My research interest is cancer genetics with an emphasis on clinically relevant questions that will improve our understanding of the cancer genetics of clinical phenotype and simultaneously improve patient care in oncology.  I have extensive bench research experience in the fields of genome sequencing technology development, human genetic analysis through human genome sequencing and molecular assay development.  My research benefits from the various innovations in genomic and genetic technologies that my group has developed. 

Kara Davis, D.O.

Funded by Bristol-Myers Squibb

Treatment for children with relapsed leukemia has been transformed by the use of chimeric antigen T-cells (CAR-T), which use a patient’s own immune cells after they’ve been engineered to kill leukemia cells by recognizing specific proteins on cells. Yet, about a third of children will again suffer relapse after CAR-T cell treatment when the leukemia cells stop expressing the target protein on the surface of the cell. This makes the leukemia cell invisible to the CAR-T cells and blunts eradiation of the leukemia. This occurs when the leukemia cells express alternative forms of the target protein.
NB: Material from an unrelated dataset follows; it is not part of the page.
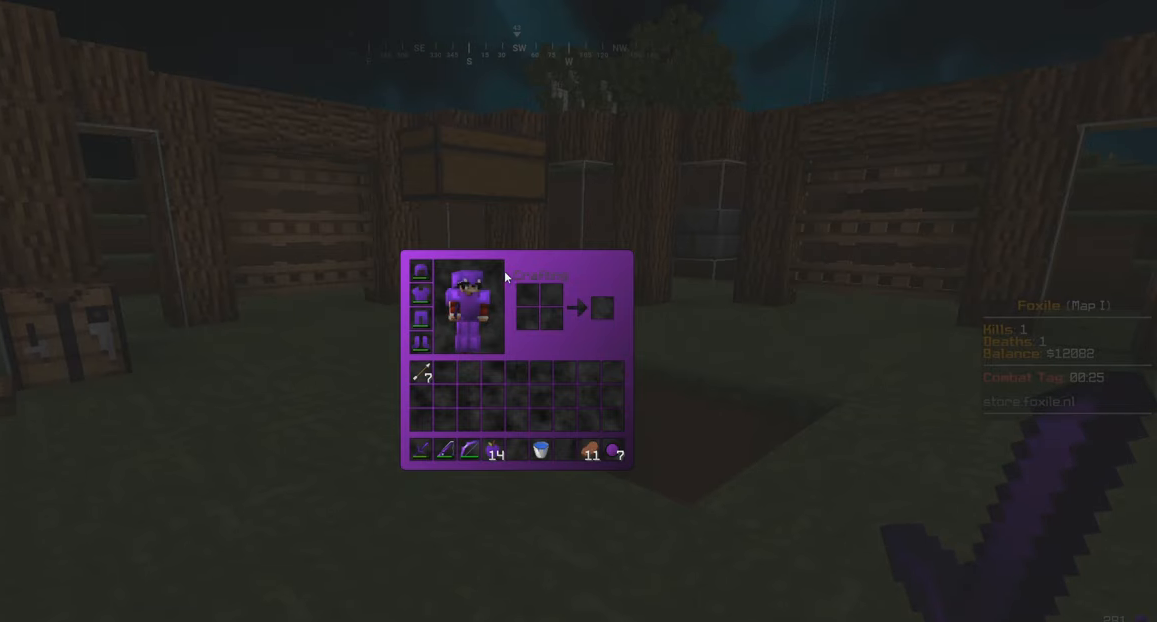
{"keys": [], "mouse": [], "events": []}
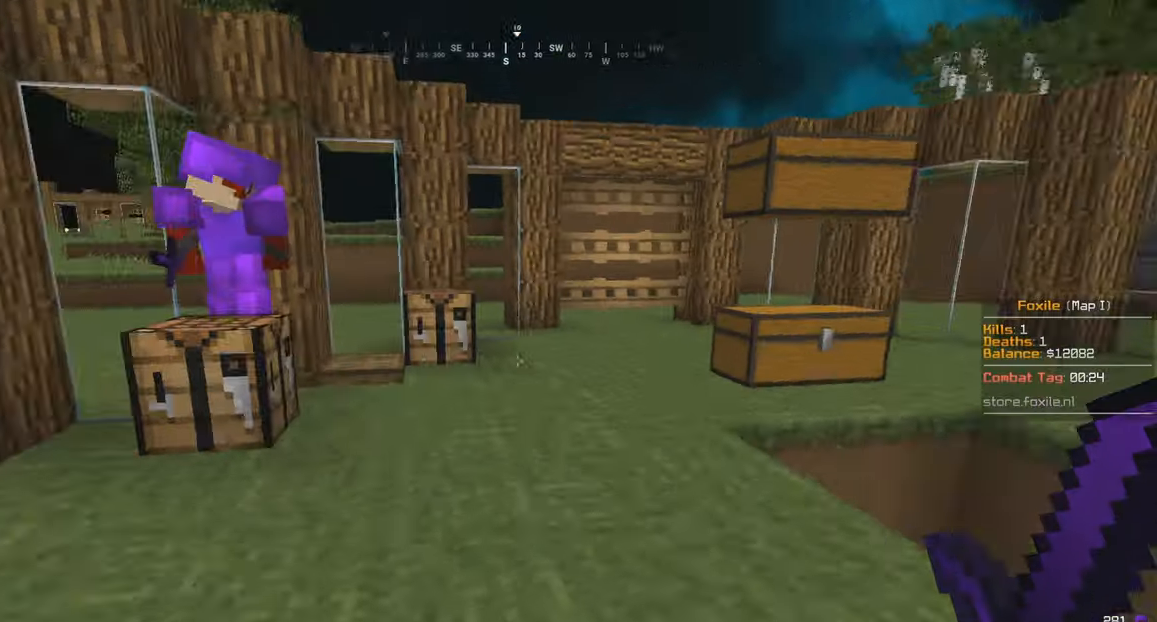
{"keys": [], "mouse": [], "events": []}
It is not well understood if these alternative forms only occur after pressure of the CAR-T treatment or if they exist already within the patient’s cells and are only revealed after CAR-T treatment. There is suggestion that healthy cells express the alternative protein forms as well. There is need to better understand what healthy cells express the variant protein forms, what their role is in normal cell biology and if leukemia cells, without pressure of CAR-T targeting express these proteins. We will use novel single-cell technologies to examine healthy bone marrow cells and diagnostic leukemia cells to determine if these cells express the variant proteins and to what extent. We will examine how these variant proteins help cells to survive. Finally, we will examine samples from patients treated with CAR-T cells to determine if these cells exist before receiving CAR-T treatment and how the treatment favors emergence of resistant cells expressing variant proteins.